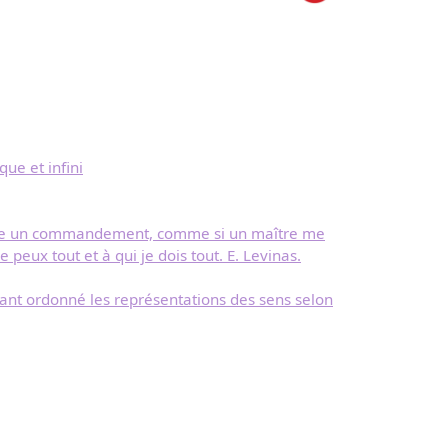
que et infini
 visage un commandement, comme si un maître me
 peux tout et à qui je dois tout. E. Levinas.
avant ordonné les représentations des sens selon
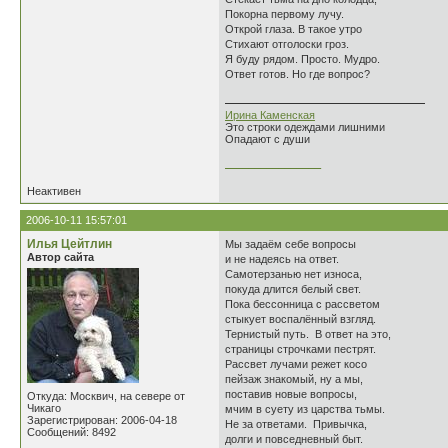
Покорна первому лучу.
Открой глаза. В такое утро
Стихают отголоски гроз.
Я буду рядом. Просто. Мудро.
Ответ готов. Но где вопрос?
Ирина Каменская
Это строки одеждами лишними
Опадают с души
________________
Неактивен
2006-10-11 15:57:01
Илья Цейтлин
Мы задаём себе вопросы
Автор сайта
и не надеясь на ответ.
Самотерзанью нет износа,
покуда длится белый свет.
Пока бессонница с рассветом
стыкует воспалённый взгляд.
Тернистый путь. В ответ на это,
страницы строчками пестрят.
Рассвет лучами режет косо
пейзаж знакомый, ну а мы,
поставив новые вопросы,
Откуда: Москвич, на севере от
Чикаго
мчим в суету из царства тьмы.
Зарегистрирован: 2006-04-18
Не за ответами. Привычка,
Сообщений: 8492
долги и повседневный быт.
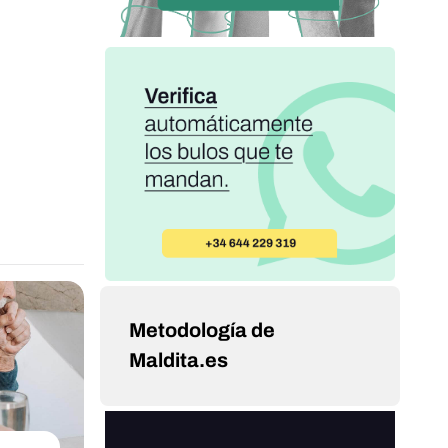
Metodología de
Maldita.es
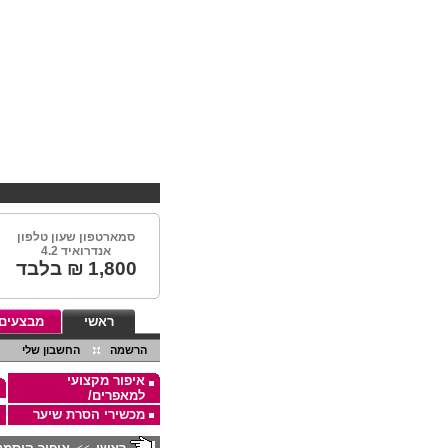
סמארטפון שעון טלפון
אנדרואיד 4.2
1,800
₪ בלבד
ראשי
מבצעים
הרשמה
החשבון שלי
איפור מקצועי
למאפרים/
מכשירי הסרת שיער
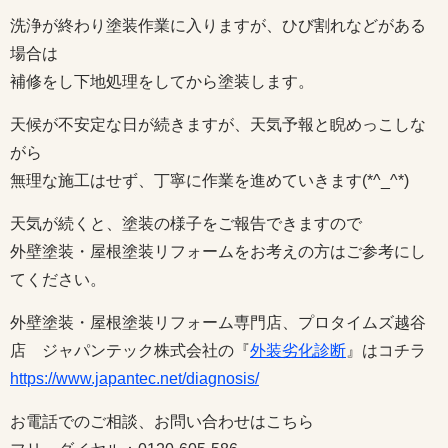
洗浄が終わり塗装作業に入りますが、ひび割れなどがある
場合は
補修をし下地処理をしてから塗装します。
天候が不安定な日が続きますが、天気予報と睨めっこしな
がら
無理な施工はせず、丁寧に作業を進めていきます(*^_^*)
天気が続くと、塗装の様子をご報告できますので
外壁塗装・屋根塗装リフォームをお考えの方はご参考にし
てください。
外壁塗装・屋根塗装リフォーム専門店、プロタイムズ越谷
店 ジャパンテック株式会社の『
外装劣化診断
』はコチラ
https://www.japantec.net/diagnosis/
お電話でのご相談、お問い合わせはこちら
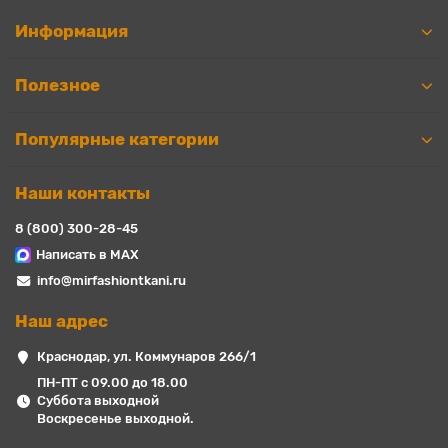
Информация
Полезное
Популярные категории
Наши контакты
8 (800) 300-28-45
Написать в MAX
info@mirfashiontkani.ru
Наш адрес
Краснодар, ул. Коммунаров 266/1
ПН-ПТ с 09.00 до 18.00
Суббота выходной
Воскресенье выходной.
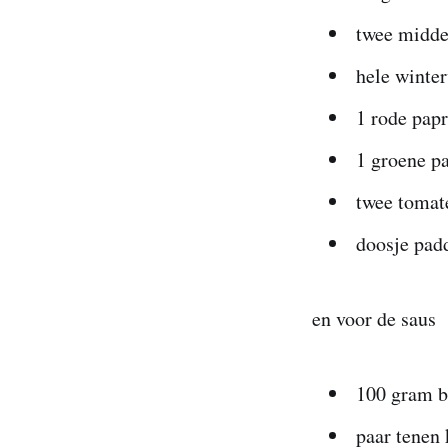
twee midde
hele winter
1 rode papr
1 groene p
twee tomat
doosje pad
en voor de saus
100 gram b
paar tenen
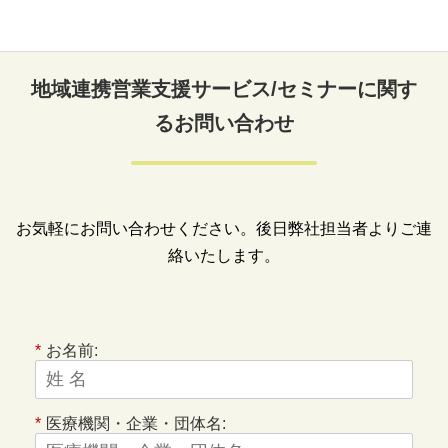
地域連携営業支援サービス/セミナーに関す
るお問い合わせ
お気軽にお問い合わせください。後日弊社担当者よりご連
絡いたします。
*
お名前:
*
医療機関・企業・団体名:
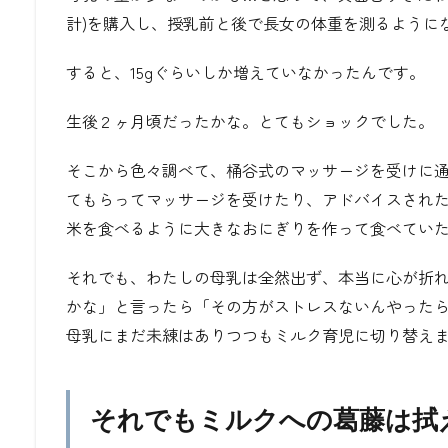
計)を購入し、授乳前と後で長女の体重を測るように
すると、15gぐらいしか増えていなかったんです。
生後２ヶ月頃だったかな。とてもショックでした。
そこから色々調べて、桶谷式のマッサージを受けに
てもらってマッサージを受けたり、アドバイスされ
米を食べるように大きなおにぎりを作って食べてい
それでも、わたしの母乳は全然出ず、本当に心が折
かな」と言ったら「その方がストレスないんやった
母乳にまだ未練はありつつもミルク育児に切り替え
それでもミルクへの葛藤は拭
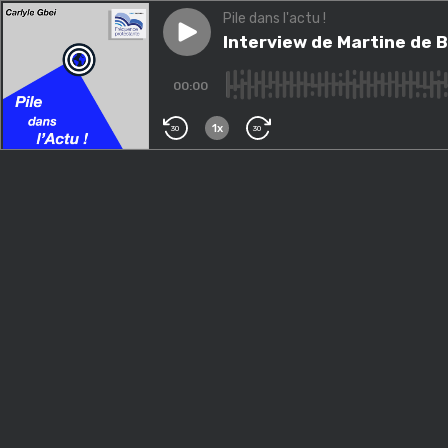
Pile dans l'actu !
Play episode
Interview de Martine de Boisd
Interview de Martine de B
00:00
1x
30
30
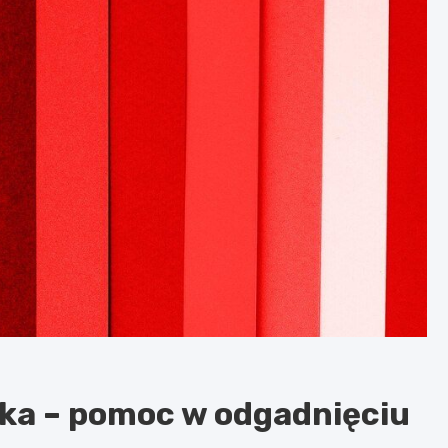
ka – pomoc w odgadnięciu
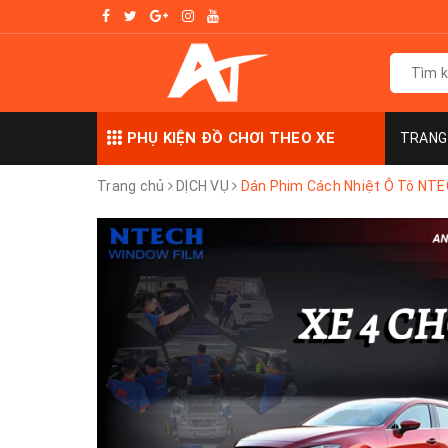
PHỤ KIỆN ĐỒ CHƠI THEO XE
TRANG
Trang chủ
DỊCH VỤ
Dán Phim Cách Nhiệt Ô Tô NTE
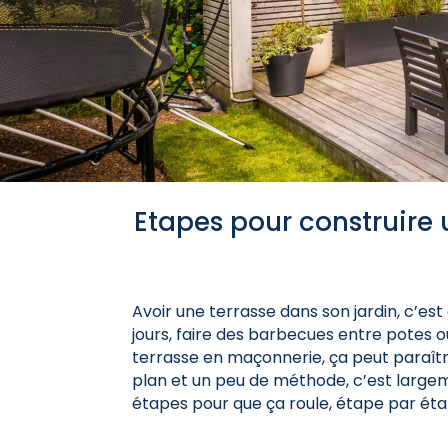
Etapes pour construire 
Avoir une terrasse dans son jardin, c’es
jours, faire des barbecues entre potes ou 
terrasse en maçonnerie, ça peut paraîtr
plan et un peu de méthode, c’est large
étapes pour que ça roule, étape par étap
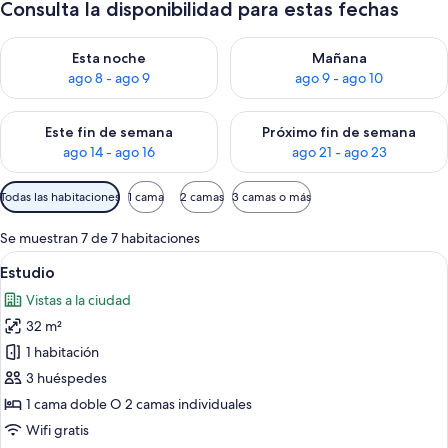
Consulta la disponibilidad para estas fechas
Consulta la disponibilidad para esta noche, ago 8 - ago 9
Consulta la disponibilidad pa
Esta noche
Mañana
ago 8 - ago 9
ago 9 - ago 10
Consulta la disponibilidad para este fin de semana, ago 14 - a
Consulta la disponibilidad par
Este fin de semana
Próximo fin de semana
ago 14 - ago 16
ago 21 - ago 23
Filtros
Todas las habitaciones
1 cama
2 camas
3 camas o más
disponibles
para
Se muestran 7 de 7 habitaciones
las
Abrir
Una habitación de hotel con cama, una 
7
Estudio
habitaciones
todas
Vistas a la ciudad
las
32 m²
fotos
de
1 habitación
Estudio
3 huéspedes
1 cama doble O 2 camas individuales
Wifi gratis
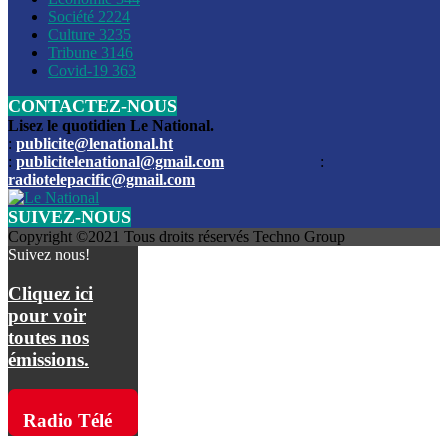
Société
2224
Culture
3235
Les funérailles du journaliste Jimmy Jean tué lors de l’atta
Tribune
3146
par les bandits
Covid-19
363
CONTACTEZ-NOUS
Des échanges de tirs entre les forces de l’ordre et des ban
signalés, mercredi
Lisez le quotidien Le National.
:
publicite@lenational.ht
:
publicitelenational@gmail.com
:
L’ancien directeur general de la police nationale d’Haiti, M
radiotelepacific@gmail.com
a été intronisé, mardi
SUIVEZ-NOUS
L’ex député Prophane Victor sous les verrous de la PNH. Il a
Copyright ©2021 Tous droits réservés Techno Group
dimanche par la DCPJ
Suivez nous!
Plus de 700 nouveaux policiers ont été gradués, vendredi, 
Cliquez ici
de Police nationale d’Haiti
pour voir
toutes nos
Le gouvernement américain a décidé de rembourser les fr
émissions.
dossier pour près de 100.000 migrants
La commission municipale de Pétion-Ville informe avoir pri
Radio Télé
mesures pour renforcer la sécurité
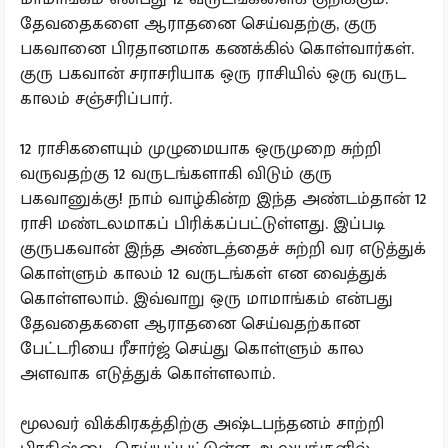
தேவதைகளை ஆராதனை செய்வதற்கு, குரு
பகவானை பிரதானமாக கணக்கில் கொள்வார்கள்.
குரு பகவான் சராசரியாக ஒரு ராசியில் ஒரு வருட
காலம் சஞ்சரிப்பார்.
12 ராசிகளையும் முழுமையாக ஒருமுறை சுற்றி
வருவதற்கு 12 வருடங்களாகி விடும் குரு
பகவானுக்கு! நாம் வாழ்கின்ற இந்த அண்டம்தான் 12
ராசி மண்டலமாகப் பிரிக்கப்பட்டுள்ளது. இப்படி
குருபகவான் இந்த அண்டத்தைச் சுற்றி வர எடுத்துக்
கொள்ளும் காலம் 12 வருடங்கள் என வைத்துக்
கொள்ளலாம். இவ்வாறு ஒரு மாமாங்கம் என்பது
தேவதைகளை ஆராதனை செய்வதற்கான
பேட்டரியை ரீசார்ஜ் செய்து கொள்ளும் கால
அளவாக எடுத்துக் கொள்ளலாம்.
மூலவர் விக்கிரகத்திற்கு அஷ்டபந்தனம் சாற்றி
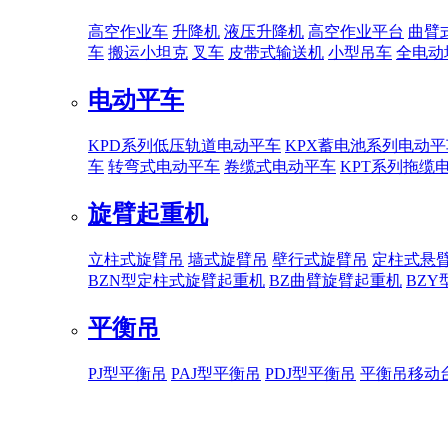
高空作业车
升降机
液压升降机
高空作业平台
曲臂
车
搬运小坦克
叉车
皮带式输送机
小型吊车
全电动
电动平车
KPD系列低压轨道电动平车
KPX蓄电池系列电动平
车
转弯式电动平车
卷缆式电动平车
KPT系列拖缆
旋臂起重机
立柱式旋臂吊
墙式旋臂吊
壁行式旋臂吊
定柱式悬
BZN型定柱式旋臂起重机
BZ曲臂旋臂起重机
BZ
平衡吊
PJ型平衡吊
PAJ型平衡吊
PDJ型平衡吊
平衡吊移动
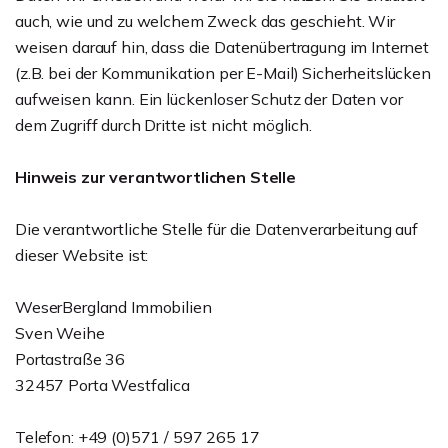
auch, wie und zu welchem Zweck das geschieht. Wir
weisen darauf hin, dass die Datenübertragung im Internet
(z.B. bei der Kommunikation per E-Mail) Sicherheitslücken
aufweisen kann. Ein lückenloser Schutz der Daten vor
dem Zugriff durch Dritte ist nicht möglich.
Hinweis zur verantwortlichen Stelle
Die verantwortliche Stelle für die Datenverarbeitung auf
dieser Website ist:
WeserBergland Immobilien
Sven Weihe
Portastraße 36
32457 Porta Westfalica
Telefon: +49 (0)571 / 597 265 17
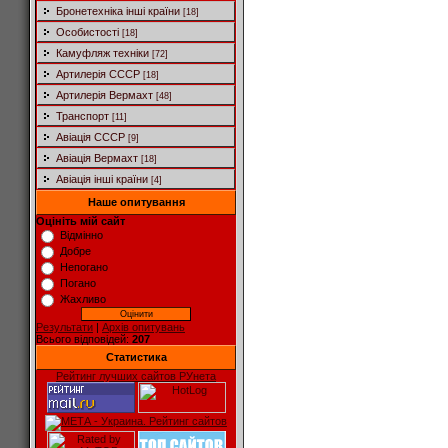
Бронетехніка інші країни
[18]
Особистості
[18]
Камуфляж техніки
[72]
Артилерія СССР
[18]
Артилерія Вермахт
[48]
Транспорт
[11]
Авіація СССР
[9]
Авіація Вермахт
[18]
Авіація інші країни
[4]
Наше опитування
Оцініть мій сайт
Відмінно
Добре
Непогано
Погано
Жахливо
Результати
|
Архів опитувань
Всього відповідей:
207
Статистика
Рейтинг лучших сайтов РУнета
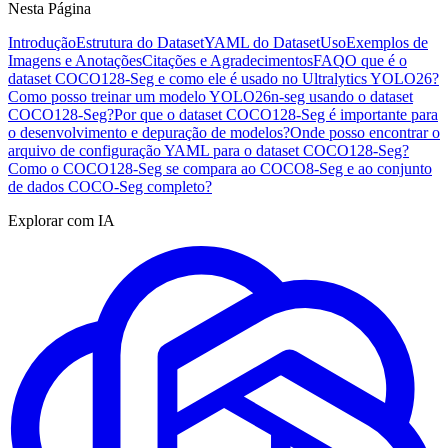
Nesta Página
Introdução
Estrutura do Dataset
YAML do Dataset
Uso
Exemplos de
Imagens e Anotações
Citações e Agradecimentos
FAQ
O que é o
dataset COCO128-Seg e como ele é usado no Ultralytics YOLO26?
Como posso treinar um modelo YOLO26n-seg usando o dataset
COCO128-Seg?
Por que o dataset COCO128-Seg é importante para
o desenvolvimento e depuração de modelos?
Onde posso encontrar o
arquivo de configuração YAML para o dataset COCO128-Seg?
Como o COCO128-Seg se compara ao COCO8-Seg e ao conjunto
de dados COCO-Seg completo?
Explorar com IA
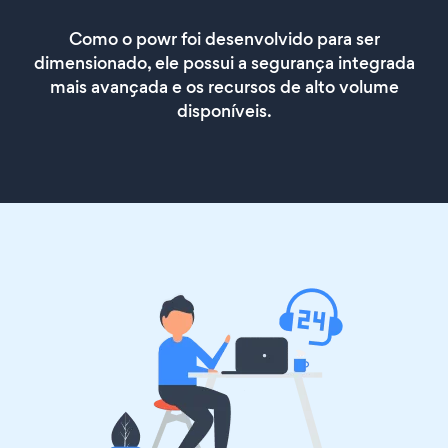
Como o powr foi desenvolvido para ser
dimensionado, ele possui a segurança integrada
mais avançada e os recursos de alto volume
disponíveis.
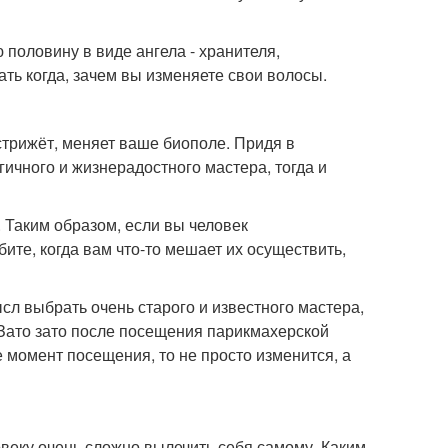
половину в виде ангела - хранителя,
ть когда, зачем вы изменяете свои волосы.
 стрижёт, меняет ваше биополе. Придя в
гичного и жизнерадостного мастера, тогда и
 Таким образом, если вы человек
те, когда вам что-то мешает их осуществить,
сл выбрать очень старого и известного мастера,
 Зато зато после посещения парикмахерской
 момент посещения, то не просто изменится, а
овеку очень сложно вылечить себя самому. Каким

◇ ◇ ◇ ◇ ◇

What is being asked:
Reproduce verbatim the lines from the one containing "Pile dans l'actu !" through the one containing "Wifi gratis", both included, and omit the pictures.

Task result:
Pile dans l'actu !
Play episode
Interview de Martine de Boisd
Interview de Martine de B
00:00
1x
30
30
ka – pomoc w odgadnięciu
PHỤ KIỆN ĐỒ CHƠI THEO XE
TRANG
Trang chủ
DỊCH VỤ
Dán Phim Cách Nhiệt Ô Tô NTE
Etapes pour construire 
Avoir une terrasse dans son jardin, c’es
jours, faire des barbecues entre potes ou 
terrasse en maçonnerie, ça peut paraîtr
plan et un peu de méthode, c’est large
étapes pour que ça roule, étape par étap
Consulta la disponibilidad para estas fechas
Consulta la disponibilidad para esta noche, ago 8 - ago 9
Consulta la disponibilidad pa
Esta noche
Mañana
ago 8 - ago 9
ago 9 - ago 10
Consulta la disponibilidad para este fin de semana, ago 14 - a
Consulta la disponibilidad par
Este fin de semana
Próximo fin de semana
ago 14 - ago 16
ago 21 - ago 23
Filtros
Todas las habitaciones
1 cama
2 camas
3 camas o más
disponibles
para
Se muestran 7 de 7 habitaciones
las
Abrir
Una habitación de hotel con cama, una 
7
Estudio
habitaciones
todas
Vistas a la ciudad
las
32 m²
fotos
de
1 habitación
Estudio
3 huéspedes
1 cama doble O 2 camas individuales
Wifi gratis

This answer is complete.